Here, the employer has provided an explanation for its refusal to accommodate plaintiff. Defendant maintains that the decision to accommodate a disabled employee turns on whether the employee was injured on or off the job. Employees injured at work are accommodated, while employees who are injured off the job are required to take disability leave. Thus, according to defendant, its decision not to accommodate plaintiff was based not on her sex or pregnancy but on the fact that her disability was not work-related.

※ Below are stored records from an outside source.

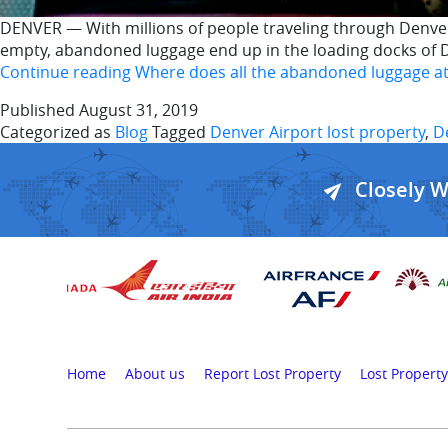
DENVER — With millions of people traveling through Denver
empty, abandoned luggage end up in the loading docks of D
Continue reading
Where does all the abandoned luggage at
Published
August 31, 2019
Categorized as
Blog
Tagged
Denver Airport lost property
,
D
Closely 
Home
About us
Report Lost Property
Lost Property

To succeed in her claim, then, plaintiff must persuade the trier-of-fact that the explanation given by defendant is a pretext for discrimination against pregnant women. She can do so “either directly by persuading the court that a discriminatory reason more likely motivated the employer or indirectly by showing that the employer’s proffered explanation is unworthy of credence.” Id. Although additional evidence could strengthen plaintiff’s case, she is not obligated at this point to come forward with new evidence. She can rest on the evidence introduced to support her prima facie case. See id. at 255 n.10 (although legally-mandated presumption of discrimination drops from case when employer provides nondiscriminatory explanation for *221conduct, evidence provided to establish prima facie case and inferences properly drawn therefrom may be considered by trier of fact on issue of whether defendant’s explanation is pretextual). In essence, plaintiff poses a credibility contest between her claim of pregnancy discrimination and defendant’s claim that its conduct was motivated by a nondiscriminatory policy. In my opinion, that is an issue of fact that should be resolved at trial.

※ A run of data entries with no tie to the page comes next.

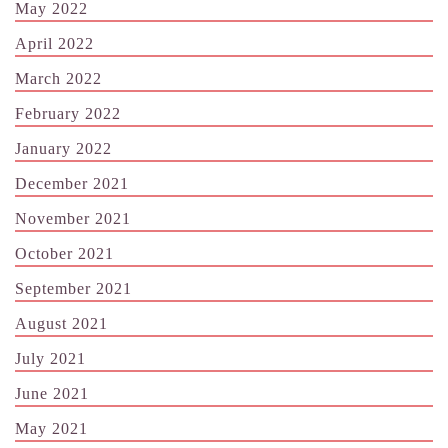
May 2022
April 2022
March 2022
February 2022
January 2022
December 2021
November 2021
October 2021
September 2021
August 2021
July 2021
June 2021
May 2021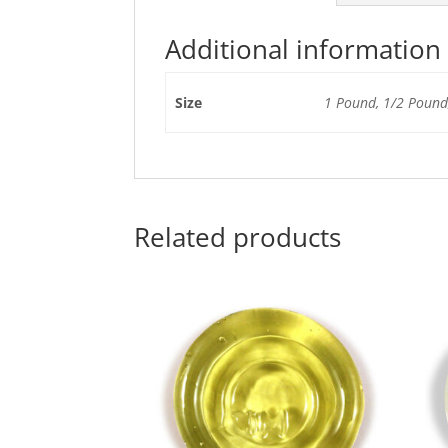
Additional information
Size
1 Pound, 1/2 Pound,
Related products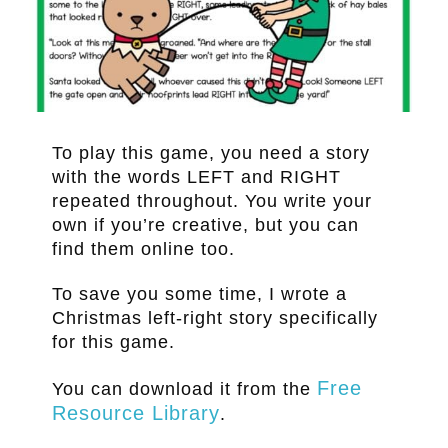
.
To play this game, you need a story
with the words LEFT and RIGHT
repeated throughout. You write your
own if you’re creative, but you can
find them online too.
To save you some time, I wrote a
Christmas left-right story specifically
for this game.
Free
You can download it from the
Resource Library
.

The majority apparently believes that a facially neutral policy can be challenged only on the basis of its discriminatory impact. I cannot accept this conclusion. It is not inconceivable that an employer would design a facially neutral classification such as this one with an intent to exclude pregnant women from benefits provided to other employees. With a growing female workforce, employers may be increasingly reluctant to pay for costs associated with pregnancy. Regardless of how a classification appears on its face, however, an employer may not adopt it with an intent to discriminate against a protected class. I believe that plaintiff is entitled to go to trial on her disparate-treatment claim, and attempt to persuade the court that defendant’s facially neutral policy is a pretext for discrimination against pregnant women. I therefore dissent.

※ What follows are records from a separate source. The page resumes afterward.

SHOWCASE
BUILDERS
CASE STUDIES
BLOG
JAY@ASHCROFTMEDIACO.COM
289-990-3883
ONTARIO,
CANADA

Although the majority refers to statutory provisions that mandate rehabilitation services for injured workers, see 21 YS.A. § 641, defendant’s policy of providing light-duty work for some employees and not for others is not based on the workers’ compensation laws. Plaintiff challenges the classification that defendant uses to award benefits beyond those required by law. A decision in plaintiff’s favor therefore would not reach the “gender consequences,” 166 Vt. at 215, 692 A.2d at 373, of the workers’ compensation laws.